- WORK TO COMPLETE -
Pick out each line in the items below that contains the string "What". Letter case matters.

- SUPPLIED ENTRIES -
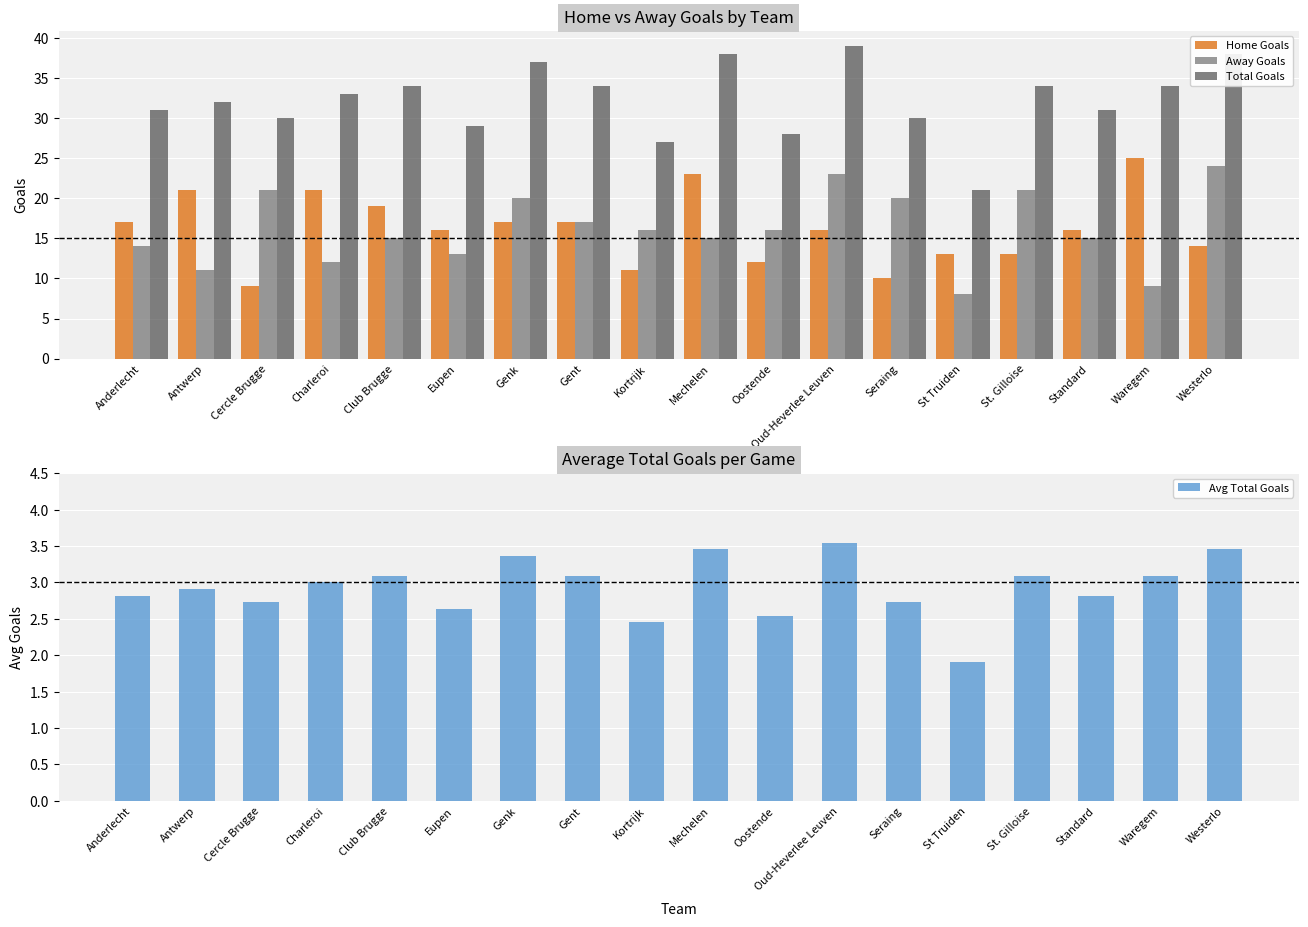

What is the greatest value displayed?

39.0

==

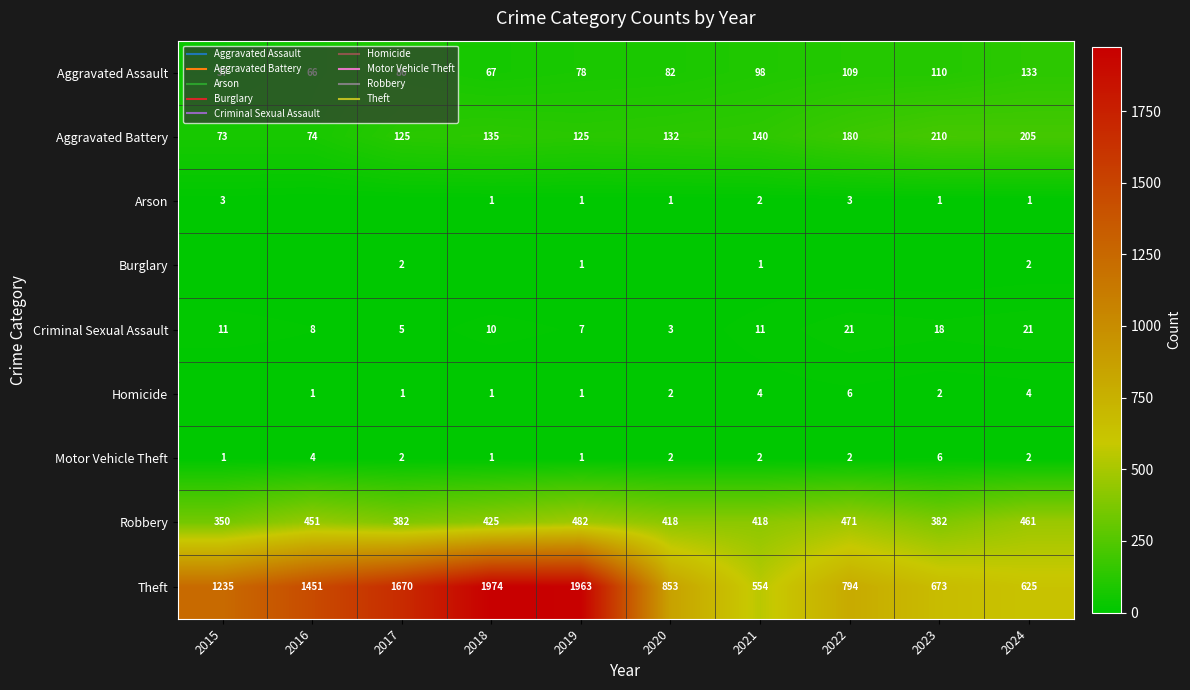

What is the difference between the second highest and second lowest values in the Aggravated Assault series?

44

--

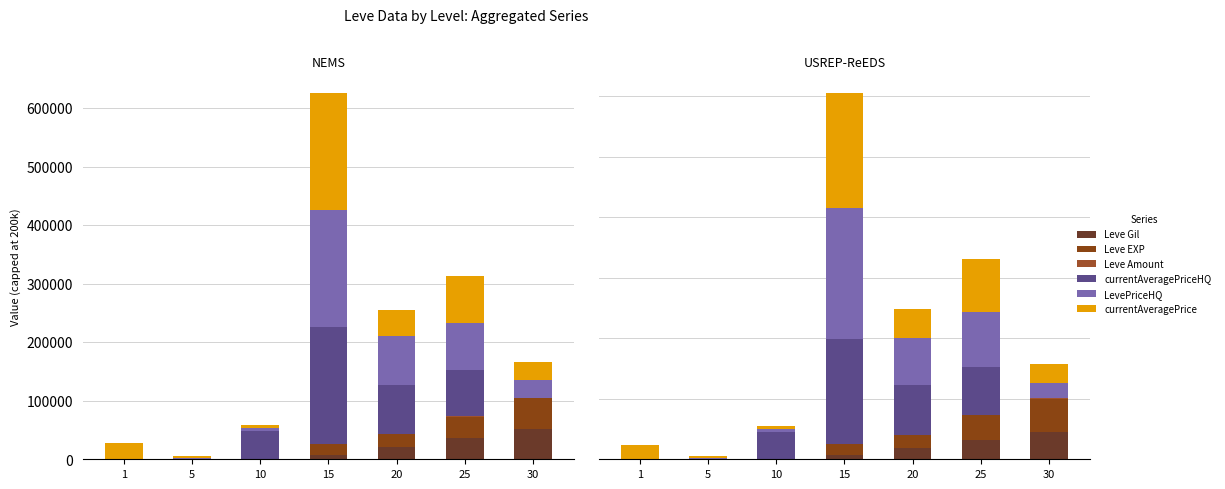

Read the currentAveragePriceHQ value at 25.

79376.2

- SOLUTION -
What is the greatest value displayed?
What is the difference between the second highest and second lowest values in the Aggravated Assault series?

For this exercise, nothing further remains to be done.